[[ STORED DATA open ]]
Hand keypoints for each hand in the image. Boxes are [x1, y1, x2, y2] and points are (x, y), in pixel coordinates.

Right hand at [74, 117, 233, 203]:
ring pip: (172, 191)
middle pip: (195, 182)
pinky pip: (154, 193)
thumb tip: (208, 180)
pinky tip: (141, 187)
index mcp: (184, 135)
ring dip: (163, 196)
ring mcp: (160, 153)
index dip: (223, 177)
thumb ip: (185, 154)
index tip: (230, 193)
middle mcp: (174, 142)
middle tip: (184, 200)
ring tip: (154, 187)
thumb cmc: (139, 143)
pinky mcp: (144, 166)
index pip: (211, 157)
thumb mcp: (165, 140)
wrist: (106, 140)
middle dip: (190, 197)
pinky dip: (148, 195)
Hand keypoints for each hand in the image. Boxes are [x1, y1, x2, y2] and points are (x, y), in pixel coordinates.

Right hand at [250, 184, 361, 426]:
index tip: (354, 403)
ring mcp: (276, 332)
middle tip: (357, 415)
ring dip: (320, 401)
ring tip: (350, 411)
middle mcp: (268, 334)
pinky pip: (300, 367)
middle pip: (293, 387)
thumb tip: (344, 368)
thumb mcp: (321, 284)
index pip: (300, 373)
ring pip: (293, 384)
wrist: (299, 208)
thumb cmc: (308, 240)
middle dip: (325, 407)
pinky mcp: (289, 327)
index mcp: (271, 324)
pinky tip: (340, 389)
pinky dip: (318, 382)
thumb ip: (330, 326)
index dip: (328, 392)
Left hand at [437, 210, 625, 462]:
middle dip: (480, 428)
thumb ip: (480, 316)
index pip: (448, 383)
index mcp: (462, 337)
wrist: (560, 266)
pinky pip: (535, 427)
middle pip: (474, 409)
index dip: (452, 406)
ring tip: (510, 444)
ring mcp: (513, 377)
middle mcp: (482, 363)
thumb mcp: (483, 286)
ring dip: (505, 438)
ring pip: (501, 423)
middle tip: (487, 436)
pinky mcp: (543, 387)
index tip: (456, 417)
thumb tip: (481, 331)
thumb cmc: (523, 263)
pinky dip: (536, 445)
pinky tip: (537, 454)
[[ STORED DATA closed ]]
[[ STORED DATA open ]]
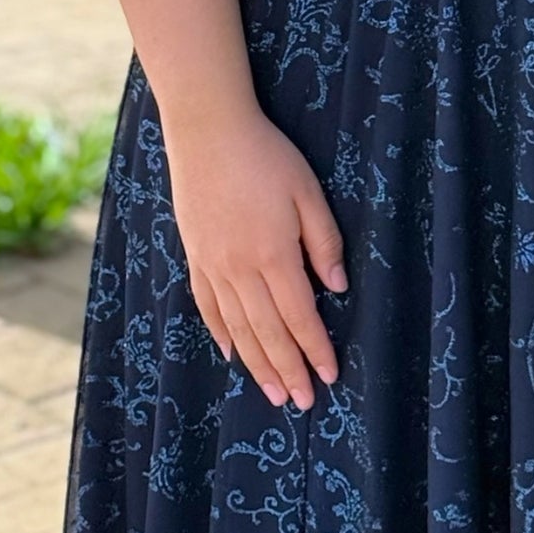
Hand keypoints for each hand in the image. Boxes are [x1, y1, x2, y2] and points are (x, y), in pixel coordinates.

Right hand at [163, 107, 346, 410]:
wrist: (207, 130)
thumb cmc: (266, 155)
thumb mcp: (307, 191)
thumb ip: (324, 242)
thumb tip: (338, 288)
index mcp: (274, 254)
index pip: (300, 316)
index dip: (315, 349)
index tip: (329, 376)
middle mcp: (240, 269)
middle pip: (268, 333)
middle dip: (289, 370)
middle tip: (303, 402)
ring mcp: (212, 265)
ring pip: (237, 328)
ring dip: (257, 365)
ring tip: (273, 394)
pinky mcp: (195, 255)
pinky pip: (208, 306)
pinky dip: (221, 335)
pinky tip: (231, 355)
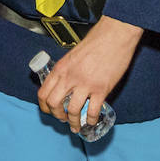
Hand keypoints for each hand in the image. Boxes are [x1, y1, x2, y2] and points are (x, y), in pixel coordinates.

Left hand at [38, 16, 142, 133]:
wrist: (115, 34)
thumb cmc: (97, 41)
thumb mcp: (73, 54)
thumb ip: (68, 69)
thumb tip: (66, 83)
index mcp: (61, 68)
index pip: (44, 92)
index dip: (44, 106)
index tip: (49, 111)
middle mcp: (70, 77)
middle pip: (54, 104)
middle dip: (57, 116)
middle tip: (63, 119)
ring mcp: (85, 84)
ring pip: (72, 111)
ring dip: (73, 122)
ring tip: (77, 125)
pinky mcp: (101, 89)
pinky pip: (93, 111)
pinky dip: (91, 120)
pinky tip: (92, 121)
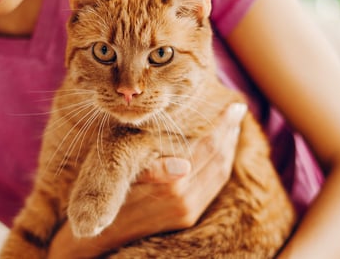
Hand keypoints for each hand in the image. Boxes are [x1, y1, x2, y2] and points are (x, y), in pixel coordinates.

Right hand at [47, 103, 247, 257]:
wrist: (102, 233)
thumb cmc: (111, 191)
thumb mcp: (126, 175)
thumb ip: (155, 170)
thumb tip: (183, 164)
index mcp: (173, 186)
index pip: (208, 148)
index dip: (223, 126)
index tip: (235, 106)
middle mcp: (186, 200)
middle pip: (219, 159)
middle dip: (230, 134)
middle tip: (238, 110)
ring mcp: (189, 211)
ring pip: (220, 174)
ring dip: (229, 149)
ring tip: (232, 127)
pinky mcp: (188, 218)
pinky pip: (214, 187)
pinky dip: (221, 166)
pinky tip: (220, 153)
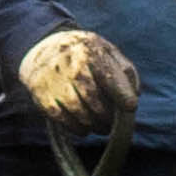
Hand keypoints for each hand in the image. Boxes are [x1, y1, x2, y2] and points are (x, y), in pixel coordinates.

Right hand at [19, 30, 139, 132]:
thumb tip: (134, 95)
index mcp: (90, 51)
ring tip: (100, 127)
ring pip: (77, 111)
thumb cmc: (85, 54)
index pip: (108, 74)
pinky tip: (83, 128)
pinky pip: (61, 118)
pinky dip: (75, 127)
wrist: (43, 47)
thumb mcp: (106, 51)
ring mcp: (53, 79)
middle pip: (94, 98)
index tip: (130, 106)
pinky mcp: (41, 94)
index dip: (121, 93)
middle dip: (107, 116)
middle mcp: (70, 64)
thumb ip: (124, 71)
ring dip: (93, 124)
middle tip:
[[ STORED DATA closed ]]
[[ STORED DATA open ]]
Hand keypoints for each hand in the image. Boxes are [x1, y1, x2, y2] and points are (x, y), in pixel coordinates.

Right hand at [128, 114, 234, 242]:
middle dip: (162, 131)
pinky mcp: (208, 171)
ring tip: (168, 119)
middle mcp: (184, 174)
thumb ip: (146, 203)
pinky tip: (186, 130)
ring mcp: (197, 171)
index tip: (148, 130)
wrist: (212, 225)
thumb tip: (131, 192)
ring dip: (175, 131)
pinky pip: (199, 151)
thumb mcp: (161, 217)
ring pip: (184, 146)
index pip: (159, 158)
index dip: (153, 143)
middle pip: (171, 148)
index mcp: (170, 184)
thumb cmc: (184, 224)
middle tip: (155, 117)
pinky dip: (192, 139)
[[ STORED DATA closed ]]
## TASK ITEM
Give the exact lines, and only those, from the line containing "index tip: (354, 403)" through the line containing "pinky dip: (318, 382)" in the entries above.

## RESULT
index tip: (354, 403)
ring mcp: (276, 332)
middle tip: (357, 415)
ring dip: (320, 401)
ring tip: (350, 411)
middle mcp: (268, 334)
pinky pip: (300, 367)
middle pip: (293, 387)
thumb tip: (344, 368)
thumb mcp: (321, 284)
index pip: (300, 373)
ring pip: (293, 384)
wrist: (299, 208)
thumb cmc: (308, 240)
middle dip: (325, 407)
pinky mcp: (289, 327)
index mcp: (271, 324)
pinky tip: (340, 389)
pinky dip: (318, 382)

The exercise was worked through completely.